Tapped by Mayor Michael Bloomberg to overhaul the department in 2010, Schiraldi believes most probationary programs, which “ask clients to complete bureaucratic, rote activities,” are inherently flawed. He explains: “I would rather see empowerment and programs that enrich clients’ lives and make them less likely to reoffend.” Toward that end, Schiraldi has redesigned the city’s probation department to be more community-based, opening Neighborhood Opportunity Network offices (or NeON) in each of the five boroughs. Previously, clients were expected to report to courthouses in downtown locations. Now they can head to smaller, more neutral spaces—the Manhattan office in Harlem is located in a former school, for example—much closer to their homes.
But Schiraldi says that the concept behind NeON is about more than simple proximity; it allows probation clients to give back to the very communities in which they may have committed crimes, connecting them to neighborhood jobs, civic projects, and religious centers. “We’re requiring our staff to help enmesh the clients in healthy community activities,” Schiraldi says. “When they complete their community service, we want them to do it where they committed their crime and where they’ve lived their whole life.” Under Schiraldi, the department has increased by fourfold the number of probation clients who exit the system early by adhering to requirements and not reoffending. Some 80 percent of people on probation in NYC now complete the system, compared to 65 percent in the rest of the state.
Schiraldi, who currently teaches a course on social policy at the Silver School, first found himself drawn to social service while interning as an undergrad at the New York State Division for Youth (now the Office of Children and Family Services). After receiving his MSW from NYU, he founded the Center on Juvenile and Criminal Justice, which aims to reduce the use of the prison system as a solution to social problems, and then a second nonprofit, the Justice Policy Institute, which examines mass incarceration and the overrepresentation of people of color in the system.
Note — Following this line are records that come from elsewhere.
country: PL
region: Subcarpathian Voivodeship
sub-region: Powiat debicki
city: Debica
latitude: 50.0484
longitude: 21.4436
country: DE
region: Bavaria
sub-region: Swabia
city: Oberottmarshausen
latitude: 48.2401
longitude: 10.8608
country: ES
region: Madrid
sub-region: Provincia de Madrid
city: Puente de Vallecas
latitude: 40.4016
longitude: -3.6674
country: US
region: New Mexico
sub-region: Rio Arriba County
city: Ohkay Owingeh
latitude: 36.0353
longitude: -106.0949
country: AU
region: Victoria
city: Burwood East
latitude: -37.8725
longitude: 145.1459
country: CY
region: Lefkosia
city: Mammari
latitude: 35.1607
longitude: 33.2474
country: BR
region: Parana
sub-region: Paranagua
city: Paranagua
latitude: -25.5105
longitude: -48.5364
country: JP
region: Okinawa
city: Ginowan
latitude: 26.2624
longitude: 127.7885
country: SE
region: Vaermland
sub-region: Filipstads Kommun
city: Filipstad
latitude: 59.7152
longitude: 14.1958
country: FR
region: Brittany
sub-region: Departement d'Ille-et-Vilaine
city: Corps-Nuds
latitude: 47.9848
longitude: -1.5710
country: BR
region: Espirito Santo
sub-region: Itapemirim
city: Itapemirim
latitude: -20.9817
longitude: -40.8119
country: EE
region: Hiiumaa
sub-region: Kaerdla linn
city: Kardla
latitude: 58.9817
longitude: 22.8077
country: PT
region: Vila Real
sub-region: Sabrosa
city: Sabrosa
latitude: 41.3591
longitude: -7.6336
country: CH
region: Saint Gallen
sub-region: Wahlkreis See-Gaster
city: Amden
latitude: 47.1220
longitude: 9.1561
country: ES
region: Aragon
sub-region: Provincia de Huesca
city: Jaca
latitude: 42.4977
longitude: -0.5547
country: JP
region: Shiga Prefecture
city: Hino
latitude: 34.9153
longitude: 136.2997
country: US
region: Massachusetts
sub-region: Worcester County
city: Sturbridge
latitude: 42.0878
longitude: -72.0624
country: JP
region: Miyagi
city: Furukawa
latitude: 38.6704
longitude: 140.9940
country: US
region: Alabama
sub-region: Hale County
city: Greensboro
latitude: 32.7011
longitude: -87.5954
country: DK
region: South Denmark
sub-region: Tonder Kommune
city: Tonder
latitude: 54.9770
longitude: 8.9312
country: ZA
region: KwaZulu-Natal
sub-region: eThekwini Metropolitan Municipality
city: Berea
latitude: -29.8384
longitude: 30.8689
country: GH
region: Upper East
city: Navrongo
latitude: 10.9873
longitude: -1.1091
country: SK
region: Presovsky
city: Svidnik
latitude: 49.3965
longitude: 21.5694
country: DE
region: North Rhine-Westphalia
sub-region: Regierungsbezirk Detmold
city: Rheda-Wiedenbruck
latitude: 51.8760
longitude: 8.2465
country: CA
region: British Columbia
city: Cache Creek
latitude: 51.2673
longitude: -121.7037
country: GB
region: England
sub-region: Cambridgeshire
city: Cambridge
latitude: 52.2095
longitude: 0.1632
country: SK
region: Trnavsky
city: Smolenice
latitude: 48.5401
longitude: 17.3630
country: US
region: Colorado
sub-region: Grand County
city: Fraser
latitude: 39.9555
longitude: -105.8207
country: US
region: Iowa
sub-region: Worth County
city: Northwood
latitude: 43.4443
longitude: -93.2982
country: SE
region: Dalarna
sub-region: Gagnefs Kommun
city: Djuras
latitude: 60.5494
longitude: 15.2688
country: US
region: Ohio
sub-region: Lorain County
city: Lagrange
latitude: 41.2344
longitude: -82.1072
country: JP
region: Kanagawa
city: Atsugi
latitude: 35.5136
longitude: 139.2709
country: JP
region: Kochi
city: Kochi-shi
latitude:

Schiraldi moved to the government side of justice in 2005, when he was asked to reform the Department of Youth Rehabilitation Services in Washington, D.C. After five years, he was happy when Bloomberg called with this latest challenge. “I’m a sprinter, not a long-distance runner in any one place,” Schiraldi explains. “I think a lot of correctional bureaucracy needs to be shaken up, and sometimes the person who does the shaking can’t also be the person who stabilizes it.”
As Schiraldi notes, the D.C. population is about the size of Staten Island, which makes the landscape of New York seem enormous in comparison. But even with an agency of more than 1,000 people, he believes that probation can work better for both offenders and the public. “The goal is to help [probationers] flourish,” Schiraldi says. “And when they flourish, they won’t commit more crimes.”